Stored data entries
•••
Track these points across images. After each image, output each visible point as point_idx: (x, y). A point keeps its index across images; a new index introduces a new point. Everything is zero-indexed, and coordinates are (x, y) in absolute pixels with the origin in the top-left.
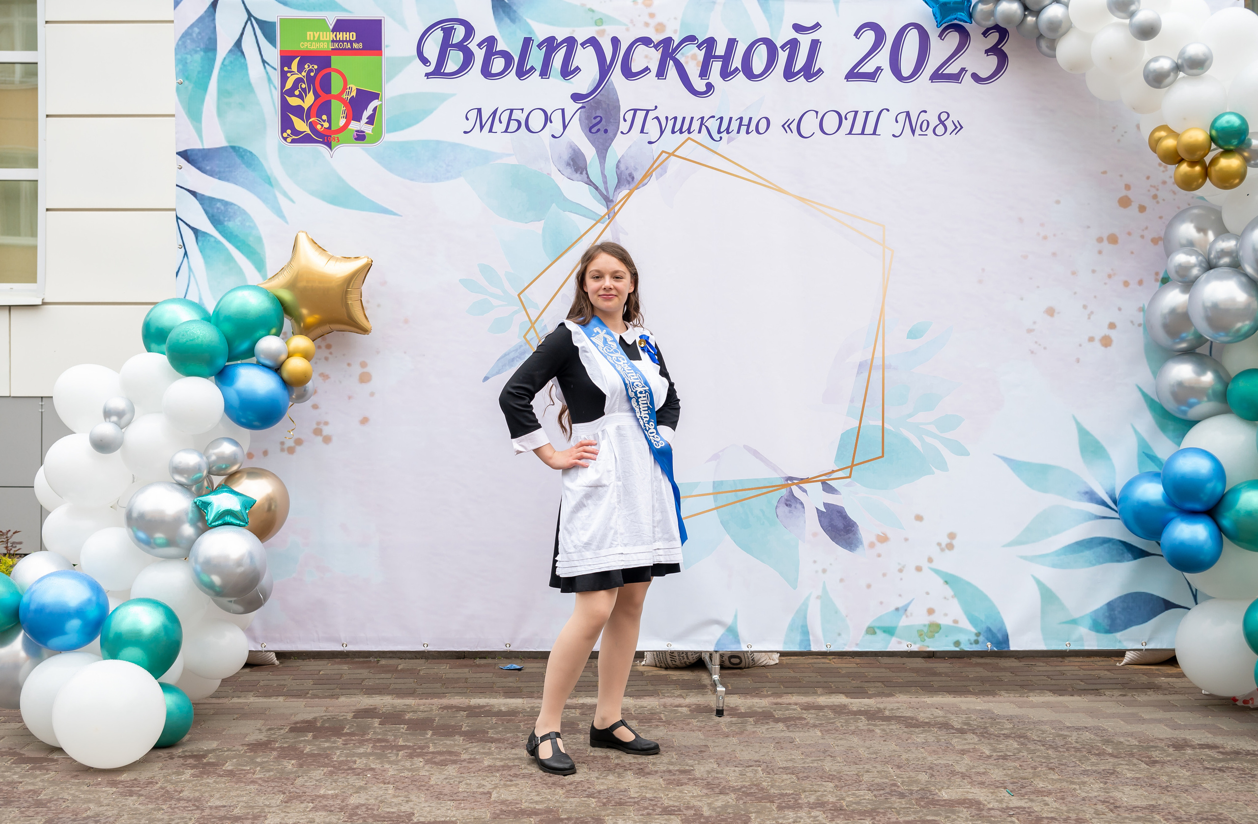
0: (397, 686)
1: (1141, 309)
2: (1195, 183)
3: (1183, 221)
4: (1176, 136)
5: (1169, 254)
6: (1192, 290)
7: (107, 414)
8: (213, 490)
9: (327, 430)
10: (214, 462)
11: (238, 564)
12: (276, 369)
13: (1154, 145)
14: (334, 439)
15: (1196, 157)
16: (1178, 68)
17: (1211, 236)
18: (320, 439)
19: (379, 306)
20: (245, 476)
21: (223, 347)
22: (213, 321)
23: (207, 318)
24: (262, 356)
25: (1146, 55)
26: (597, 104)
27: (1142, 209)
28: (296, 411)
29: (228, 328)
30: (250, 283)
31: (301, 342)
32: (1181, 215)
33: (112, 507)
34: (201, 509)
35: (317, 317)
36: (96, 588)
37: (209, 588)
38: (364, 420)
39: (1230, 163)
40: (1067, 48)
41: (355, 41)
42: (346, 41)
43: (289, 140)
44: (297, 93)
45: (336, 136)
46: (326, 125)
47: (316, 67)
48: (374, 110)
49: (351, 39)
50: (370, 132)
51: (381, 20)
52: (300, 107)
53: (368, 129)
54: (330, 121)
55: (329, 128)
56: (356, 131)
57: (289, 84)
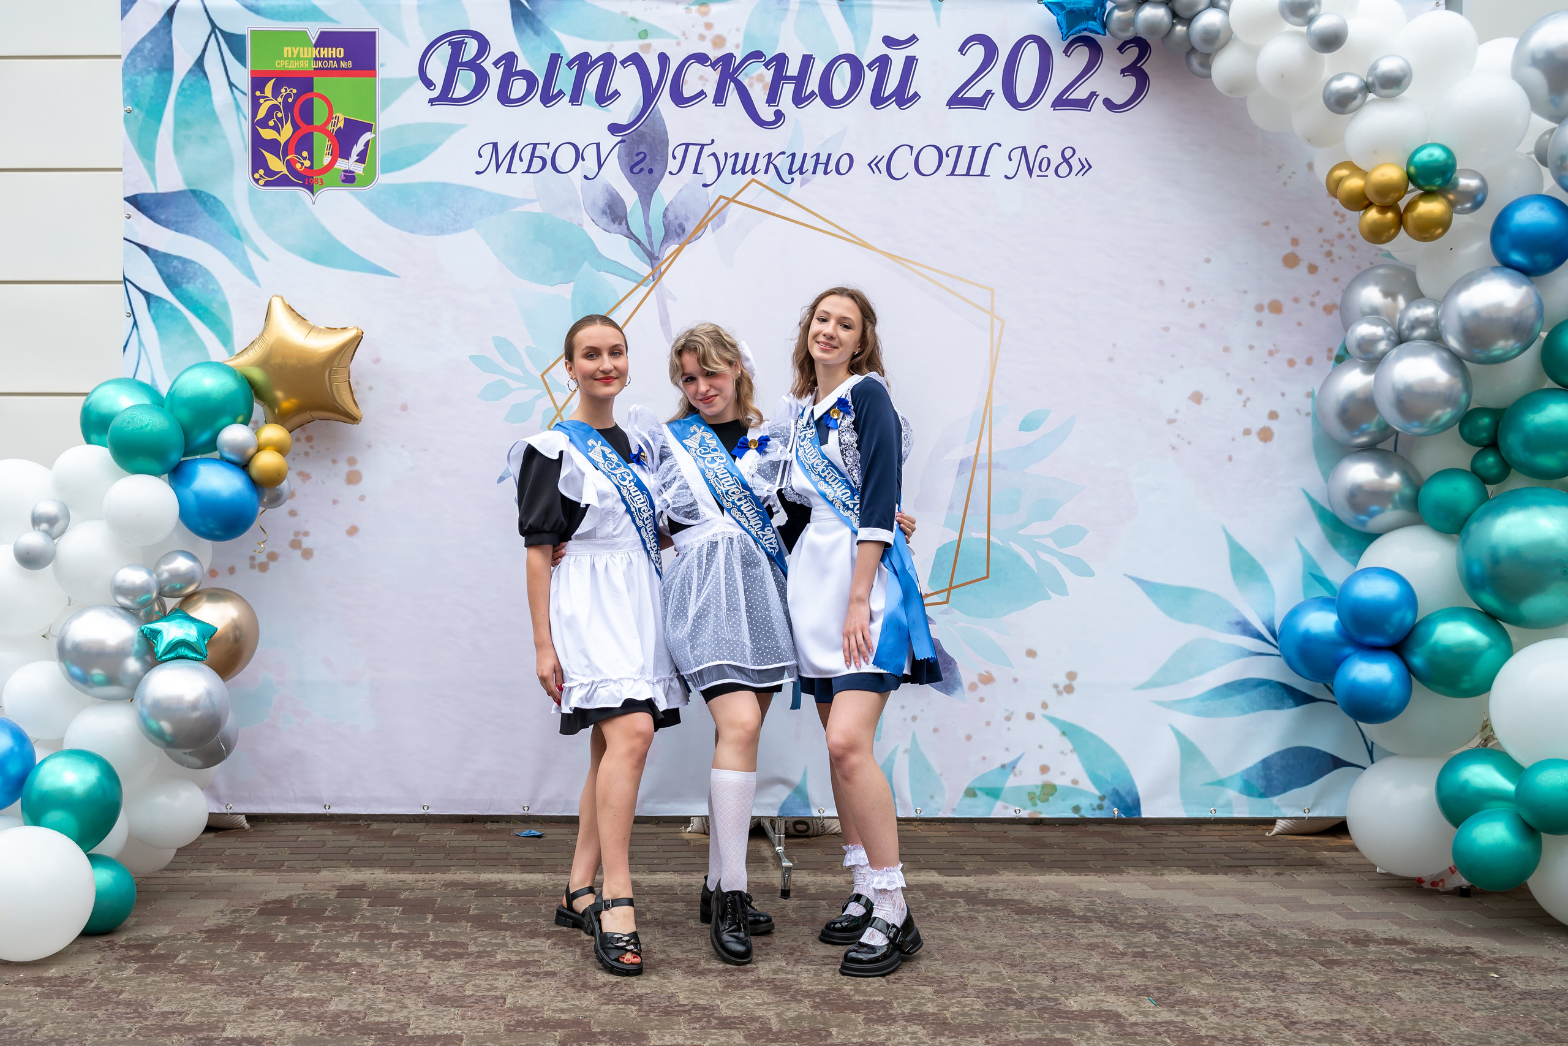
•••
Reproduce every row above character for character, leaving out the pictures.

Output of the task ->
Track these points across images. After each image, output each visible point as point_idx: (x, y). A point keeps its index across images; a new index introduces a new point. Everything is zero-indexed, and coordinates are (x, y) in absolute pixels with the origin in the top-left.
0: (397, 686)
1: (1141, 309)
2: (1195, 183)
3: (1183, 221)
4: (1176, 136)
5: (1169, 254)
6: (1192, 290)
7: (107, 414)
8: (213, 490)
9: (327, 430)
10: (214, 462)
11: (238, 564)
12: (276, 369)
13: (1154, 145)
14: (334, 439)
15: (1196, 157)
16: (1178, 68)
17: (1211, 236)
18: (320, 439)
19: (379, 306)
20: (245, 476)
21: (223, 347)
22: (213, 321)
23: (207, 318)
24: (262, 356)
25: (1146, 55)
26: (597, 104)
27: (1142, 209)
28: (296, 411)
29: (228, 328)
30: (250, 283)
31: (301, 342)
32: (1181, 215)
33: (112, 507)
34: (201, 509)
35: (317, 317)
36: (96, 588)
37: (209, 588)
38: (364, 420)
39: (1230, 163)
40: (1067, 48)
41: (355, 41)
42: (346, 41)
43: (289, 140)
44: (297, 93)
45: (336, 136)
46: (326, 125)
47: (316, 67)
48: (374, 110)
49: (351, 39)
50: (370, 132)
51: (381, 20)
52: (300, 107)
53: (368, 129)
54: (330, 121)
55: (329, 128)
56: (356, 131)
57: (289, 84)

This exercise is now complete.